Creativity As A Psychological Disease For Writers

According to a recent BBC report, creative people are suffering from a psychological disease: “Writers had a higher risk of anxiety and bipolar disorders, schizophrenia, unipolar depression, and substance abuse, the Swedish researchers at the Karolinska Institute found. They were almost twice as likely as the general population to kill themselves.”

For most writers, this isn’t news. If you’re going to put pen to blank paper, you are crazy enough to see and describe what doesn’t exit. I wouldn’t be writer if I haven’t gone to the funny farm as a child and an adult.

After being misdiagnosed as mentally retarded due to an undetected hearing loss as a young child, the school system put me into special ed classes at different schools around the county. Despite blowing out the evaluation tests at the genius level, the teachers treated me like a well-behaved idiot and I learned next to nothing. The teenage years were not kind for overweight geniuses in the special ed classes. I subsequently dropped out of high school in the ninth grade, stayed home for the remaining high school years, and taught myself from library books.
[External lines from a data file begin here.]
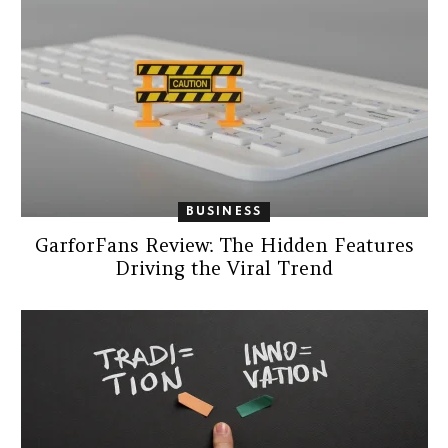
BUSINESS
GarforFans Review: The Hidden Features
Driving the Viral Trend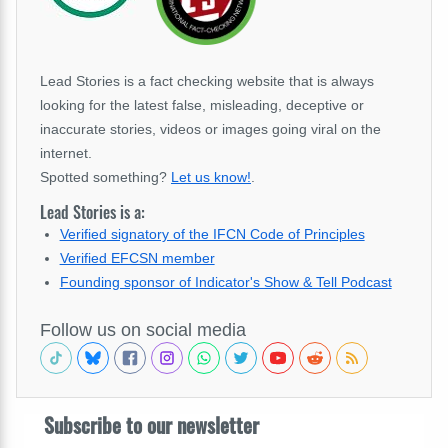
Lead Stories is a fact checking website that is always
looking for the latest false, misleading, deceptive or
inaccurate stories, videos or images going viral on the
internet.
Spotted something?
Let us know!
.
Lead Stories is a:
Verified signatory of the IFCN Code of Principles
Verified EFCSN member
Founding sponsor of Indicator's Show & Tell Podcast
Follow us on social media
Subscribe to our newsletter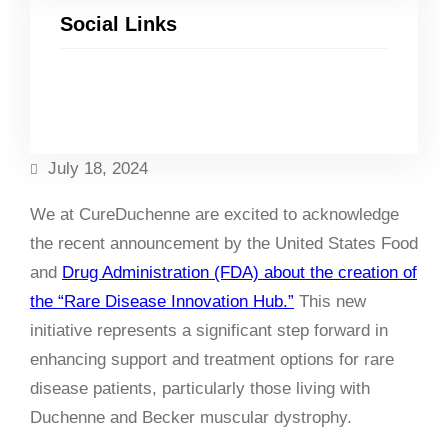
Social Links
Facebook
Twitter
LinkedIn
Instagram
July 18, 2024
We at CureDuchenne are excited to acknowledge
the recent announcement by the United States Food
and
Drug Administration (FDA) about the creation of
the “Rare Disease Innovation Hub.”
This new
initiative represents a significant step forward in
enhancing support and treatment options for rare
disease patients, particularly those living with
Duchenne and Becker muscular dystrophy.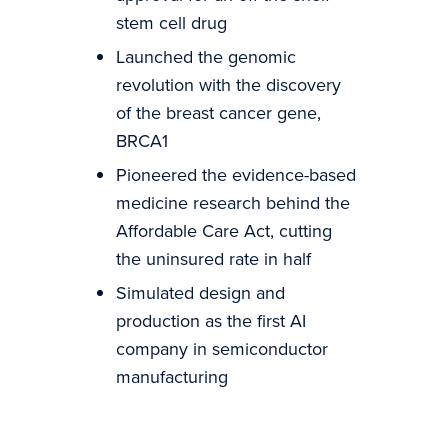
stem cell drug
Launched the genomic
revolution with the discovery
of the breast cancer gene,
BRCA1
Pioneered the evidence-based
medicine research behind the
Affordable Care Act, cutting
the uninsured rate in half
Simulated design and
production as the first AI
company in semiconductor
manufacturing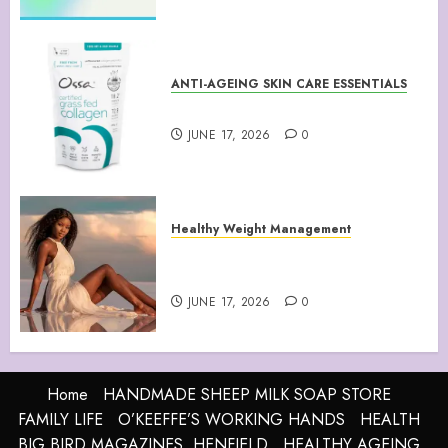
ANTI-AGEING SKIN CARE ESSENTIALS
Collagen Peptides Powder
JUNE 17, 2026
0
Healthy Weight Management
Your Guide to Losing Weight &
Staying Slim Forever
JUNE 17, 2026
0
Home
HANDMADE SHEEP MILK SOAP STORE
FAMILY LIFE
O’KEEFFE’S WORKING HANDS
HEALTH
BIG BIRD MAGAZINES, HENFIELD
HEALTHY AGEING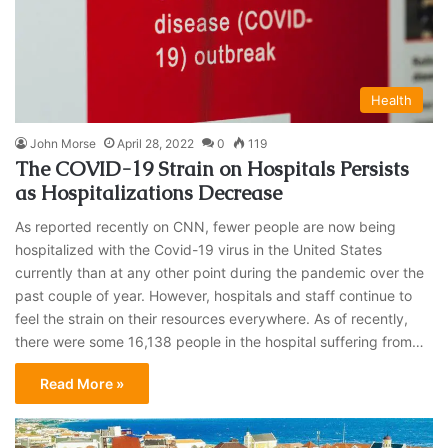
Health
John Morse
April 28, 2022
0
119
The COVID-19 Strain on Hospitals Persists
as Hospitalizations Decrease
As reported recently on CNN, fewer people are now being
hospitalized with the Covid-19 virus in the United States
currently than at any other point during the pandemic over the
past couple of year. However, hospitals and staff continue to
feel the strain on their resources everywhere. As of recently,
there were some 16,138 people in the hospital suffering from…
Read More »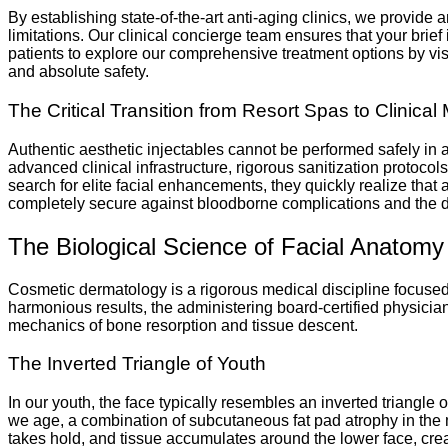
By establishing state-of-the-art anti-aging clinics, we provide
limitations. Our clinical concierge team ensures that your brief
patients to explore our comprehensive treatment options by visi
and absolute safety.
The Critical Transition from Resort Spas to Clinical 
Authentic aesthetic injectables cannot be performed safely i
advanced clinical infrastructure, rigorous sanitization protoco
search for elite facial enhancements, they quickly realize that
completely secure against bloodborne complications and the da
The Biological Science of Facial Anatom
Cosmetic dermatology is a rigorous medical discipline focused o
harmonious results, the administering board-certified physicia
mechanics of bone resorption and tissue descent.
The Inverted Triangle of Youth
In our youth, the face typically resembles an inverted triang
we age, a combination of subcutaneous fat pad atrophy in the m
takes hold, and tissue accumulates around the lower face, cre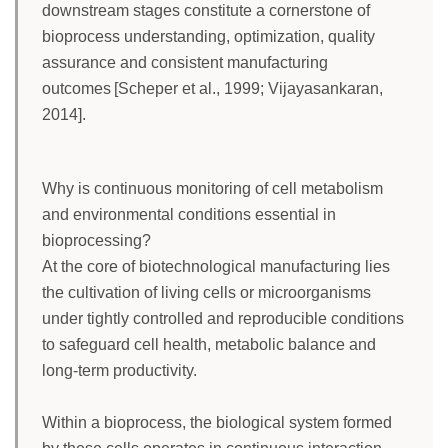
downstream stages constitute a cornerstone of
bioprocess understanding, optimization, quality
assurance and consistent manufacturing
outcomes [Scheper et al., 1999; Vijayasankaran,
2014].
Why is continuous monitoring of cell metabolism
and environmental conditions essential in
bioprocessing?
At the core of biotechnological manufacturing lies
the cultivation of living cells or microorganisms
under tightly controlled and reproducible conditions
to safeguard cell health, metabolic balance and
long-term productivity.
Within a bioprocess, the biological system formed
I suffered bouts of depression during that time. Writing in a journal often relieved the emotions I was going through. That sometimes became a head banging exercise in itself as I struggled with the limitations of my fifth-grade English skills. (My reading comprehension was well beyond college level.) After several years of working with my father in construction and despite not going back to high school, I entered San Jose City College as an adult student. My English writing skills got better and writing in my journal became less of a struggle.

And then I became a Christian in the campus ministry.

The writing journal became a “quiet time” notebook for writing down what I learned in my bible studies. Shortly after moving into the brothers’ household in downtown San Jose, the notebook mysteriously disappeared. I started a new notebook. A bible talk leader “found” my old notebook a month later, asking me pointed questions that were relevant only if he had read my notebook (which he denied doing). I already had trust issues coming into the church—this didn’t help. I discovered years later that “missing” notebooks being read by others in the church weren’t an uncommon practice.

I started self-censoring what I wrote and destroying my notebooks after I got done with them. The doubts—the voices—plagued my mind for the next 13 years, being a writer without a creative outlet. This torment ended when even the leadership thought I was too crazy as a Christian, kicking me out of the church and insisting that I get counseling.

A year of counseling liberated me from my emotional struggles. I was able to give myself permission to do what I always wanted to do as a child: be a creative individual. Painting and pottery consumed me for the next few years until I answered the siren call of being a professional writer. I started submitting my short stories in 2006, and, after 300+ snail mail rejection slips, publishing regularly a few years after that.

The voices are gone. The doubts still remain. I’m a writer, a nut job in progress.